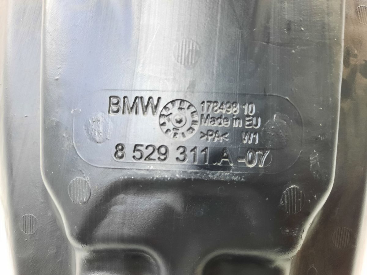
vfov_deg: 54.9
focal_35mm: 25
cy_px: 138
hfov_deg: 69.4
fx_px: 265
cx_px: 184
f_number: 2
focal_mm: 4.6
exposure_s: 1/33
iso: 250
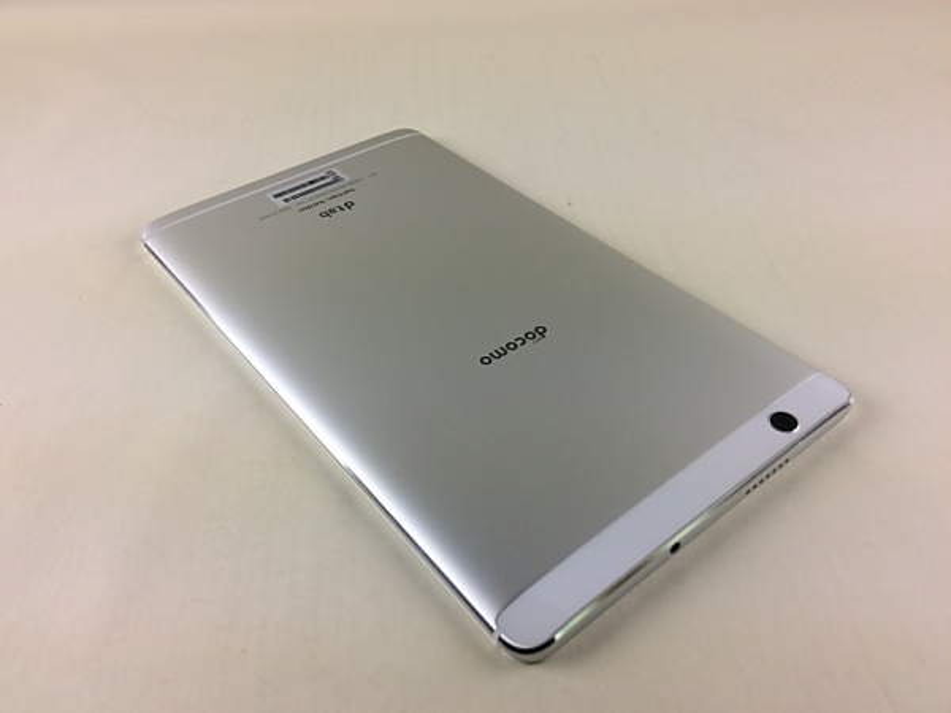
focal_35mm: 29
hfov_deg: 61.7
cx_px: 476
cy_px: 356
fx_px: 797
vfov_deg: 48.2
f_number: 2.2
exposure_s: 1/202
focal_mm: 4.15
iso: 32
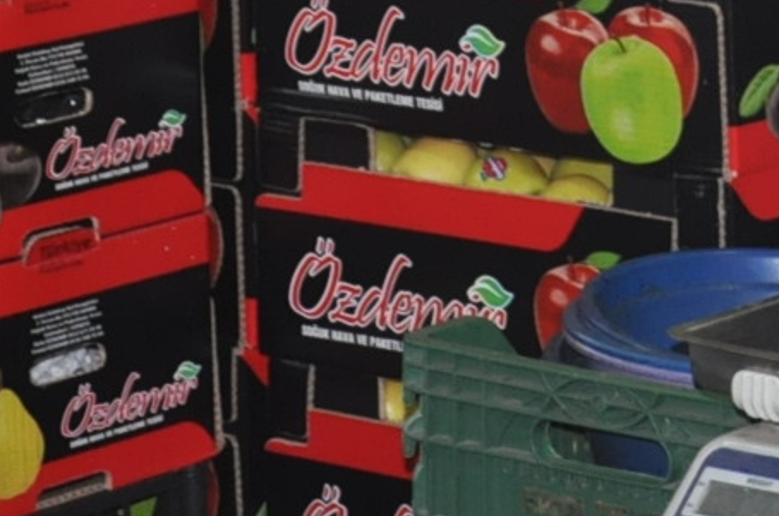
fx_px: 5206
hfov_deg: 8.3
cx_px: 1352
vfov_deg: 5.6
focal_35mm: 241
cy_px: -341
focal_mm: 34
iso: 800
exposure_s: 1/60
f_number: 4.2
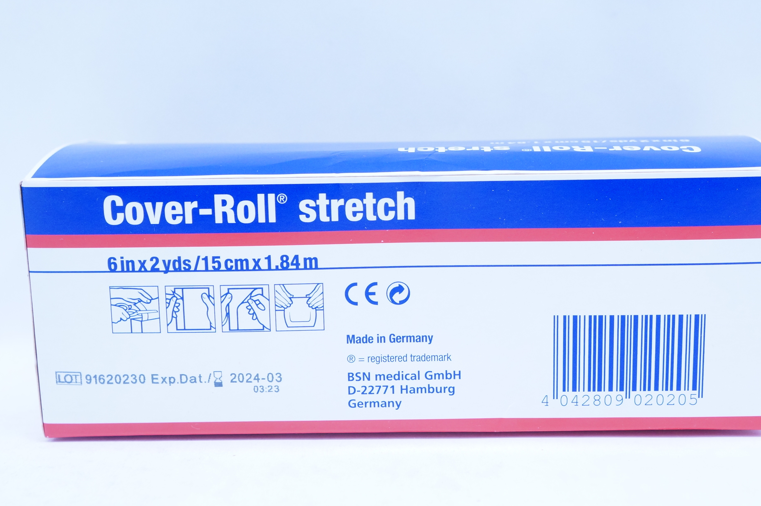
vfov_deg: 21.2
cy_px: 295
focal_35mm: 64
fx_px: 1351
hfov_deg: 31.4
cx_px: 412
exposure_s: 1/100
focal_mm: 32
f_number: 5.6
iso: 800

---

Task brief —
Print the records above again exactly. Leave out the images.

Completed exercise —
vfov_deg: 54.9
focal_35mm: 25
cy_px: 138
hfov_deg: 69.4
fx_px: 265
cx_px: 184
f_number: 2
focal_mm: 4.6
exposure_s: 1/33
iso: 250
focal_35mm: 29
hfov_deg: 61.7
cx_px: 476
cy_px: 356
fx_px: 797
vfov_deg: 48.2
f_number: 2.2
exposure_s: 1/202
focal_mm: 4.15
iso: 32
fx_px: 5206
hfov_deg: 8.3
cx_px: 1352
vfov_deg: 5.6
focal_35mm: 241
cy_px: -341
focal_mm: 34
iso: 800
exposure_s: 1/60
f_number: 4.2
vfov_deg: 21.2
cy_px: 295
focal_35mm: 64
fx_px: 1351
hfov_deg: 31.4
cx_px: 412
exposure_s: 1/100
focal_mm: 32
f_number: 5.6
iso: 800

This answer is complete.